FIAR
- Industry: Avionics
- Founded: 1941
- Defunct: 2003
- Successor: Leonardo S.p.A.
- Headquarters: Milan

= FIAR =

Defunct Italian avionics company

FIAR S.p.A. (Fabbrica Italiana Apparecchiature Radioelettriche) was an Italian avionics and radar manufacturer; the Eurofighter's current radar contains its technology.

==History==
It was formed on 31 July 1941, as a spin off from Compagnia Generale di Elettricità (CGE), and also known as CGE-FIAR. It made repeater transmitters for RAI (Radiotelevisione italiana), the national broadcasting company of Italy.

In the 1980s it formed the ELIRADAR consortium with SMA (Stato maggiore dell'Aeronautica Militare). It was a prime contractor for some avionics in the Panavia Tornado; Italy took a 15% share in the Panavia Aircraft project and planned to buy 100 of the aircraft.

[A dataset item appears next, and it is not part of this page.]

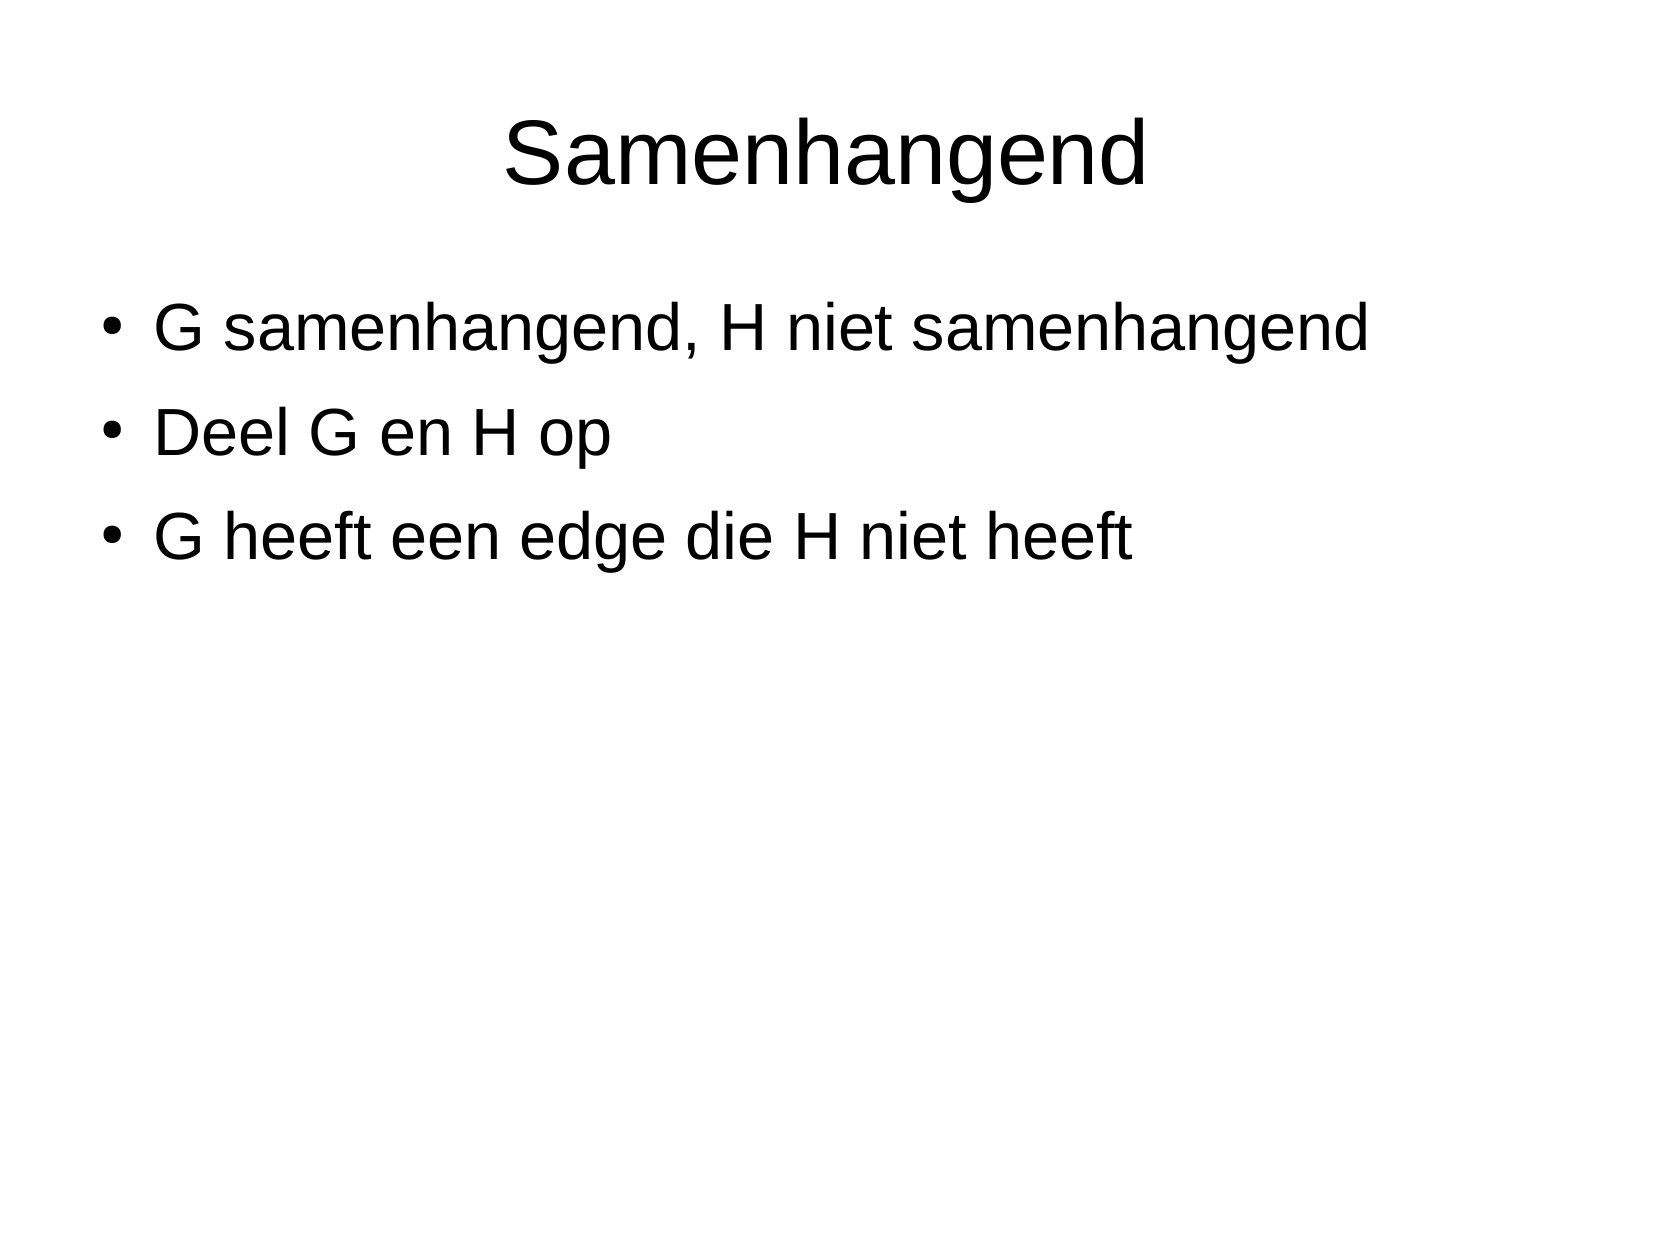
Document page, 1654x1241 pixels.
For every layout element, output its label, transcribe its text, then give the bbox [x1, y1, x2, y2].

title Samenhangend [82, 49, 1571, 257]
list G samenhangend, H niet samenhangend Deel G en H op G heeft een edge die H niet heeft [82, 290, 1571, 1109]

Up until the late 1980s, it had only produced radars built under licence. The first radar that it developed itself was the Grifo. The company was Italy's leading manufacturer of radar and infrared homing technology, notably for the MIM-23 Hawk missile. It made airborne and precision approach radar.

===Ownership===
It was a division of Alenia Aeronautica (Alenia Difesa from 1994 to 2001), later bought by Finmeccanica.

==Products==
===Radar systems===
- CRESO ground surveillance radar
- ECR-90 (Euroradar CAPTOR), for the Eurofighter, contains the Grifo technology
- ELIRADAR APS-784, equips the AgustaWestland AW101
- EuroFIRST PIRATE (Passive Infrared Airborne Tracking Equipment, infrared homing for the Eurofighter)
- Grifetto
- Grifo (X band)
- Pointer
- Setter, look down radar (named after the dog)

==Structure==
It was headquartered in Lombardy in north-west Italy, with a factory in Baranzate near Bollate on the SP 233.